LabVIEW
How to convert the U8 image to U16 ? or how I use U8 image in U16 for image processing ?
Solved!
Hello,
I am working on differential phase contrast imaging project,
Where, I have to generate the differential phase contrast image from two images taken with opposite illumination angle.
Steps to generate the DPC image
1) Add to images .................................................................get image 1
2) Subtract Two images from each other.............................get image 2
3) Divide image 2 / image 1................................................(DPC image)
Equation is = DPC(image) = I(L) - I(R) / I(L) + I(R)
I(L) = image taken by illuminating the left half circle.
I(R) = image taken by illuminating the right half circle
Illumination pattern
So, made VI to do the same task, but I got to know that I can not work with U8 to desire result, so I need to convert the U8 image into U16 or after loading the image ,the pixel values re-format into datatypes with higher bits
So, if some knows the solution then just let me know.
I will be very helpful to me.
I have attached the VI and both images.
Thank you.
I extend unsigned number.
As I need to get the phase information from the intensity of the images I need to re-form image into U16 to get out more information and U8 is not suitable to do image processing while it provides detail between 0 to 255.
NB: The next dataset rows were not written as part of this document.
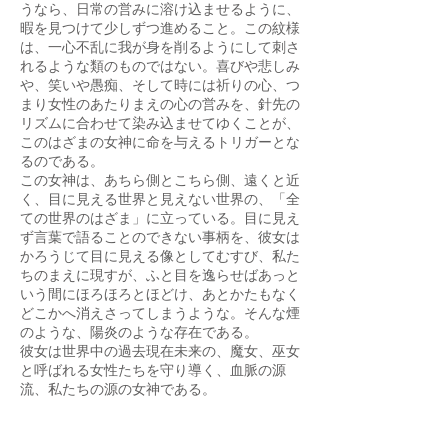
うなら、日常の営みに溶け込ませるように、
暇を見つけて少しずつ進めること。この紋様
は、一心不乱に我が身を削るようにして刺さ
れるような類のものではない。喜びや悲しみ
や、笑いや愚痴、そして時には祈りの心、つ
まり女性のあたりまえの心の営みを、針先の
リズムに合わせて染み込ませてゆくことが、
このはざまの女神に命を与えるトリガーとな
るのである。
この女神は、あちら側とこちら側、遠くと近
く、目に見える世界と見えない世界の、「全
ての世界のはざま」に立っている。目に見え
ず言葉で語ることのできない事柄を、彼女は
かろうじて目に見える像としてむすび、私た
ちのまえに現すが、ふと目を逸らせばあっと
いう間にほろほろとほどけ、あとかたもなく
どこかへ消えさってしまうような。そんな煙
のような、陽炎のような存在である。
彼女は世界中の過去現在未来の、魔女、巫女
と呼ばれる女性たちを守り導く、血脈の源
流、私たちの源の女神である。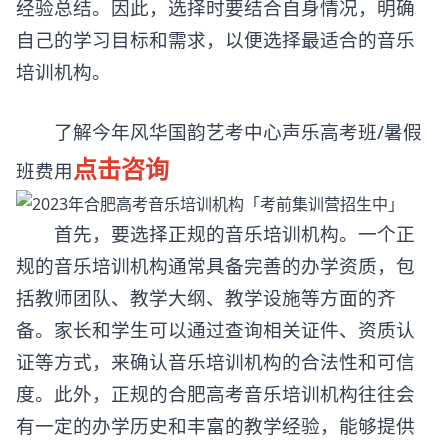
经验总结。因此，选择时要结合自身情况，明确
自己的学习目标和需求，以便选择最适合的音乐
培训机构。
了解今年风华国韵艺考中心声乐高考班/暑假
点击咨询
班费用
首先，要选择正规的音乐培训机构。一个正
规的音乐培训机构通常具备完善的办学资质，包
括教师团队、教学大纲、教学设施等方面的齐
备。家长和学生可以通过查询相关证件、资质认
证等方式，来确认音乐培训机构的合法性和可信
度。此外，正规的合肥高考音乐培训机构往往会
有一定的办学历史和丰富的教学经验，能够提供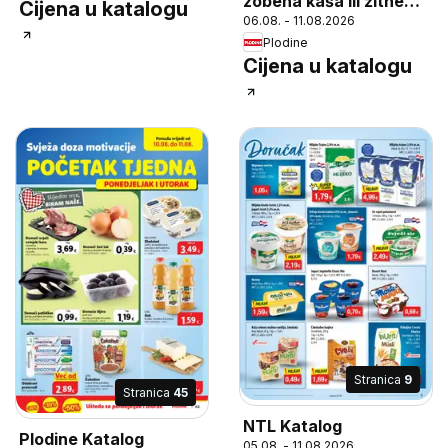
zobena kaša ili žitne
Cijena u katalogu
06.08. - 11.08.2026
pahuljice, odabrani
Plodine
proizvodi 60 - 750 g
Cijena u katalogu
Stranica
9
Stranica
45
NTL Katalog
Plodine Katalog
05.08. - 11.08.2026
By subtracting two images taken from the opposite angle of illumination. I have phase gradient information and anyway I have to remove the background information.
I asked to my professor and he asked me to do ''
After loading the images, the pixel values should be re-formatted into datatypes with higher bits , e.g., double. UNIT8 is 8bit, not suitable for computation.''
what I am doing is, if I do summation of two images I will have images like sown below (I(T) + I (B)) and when I use that above equation I will have dpc image like shown below.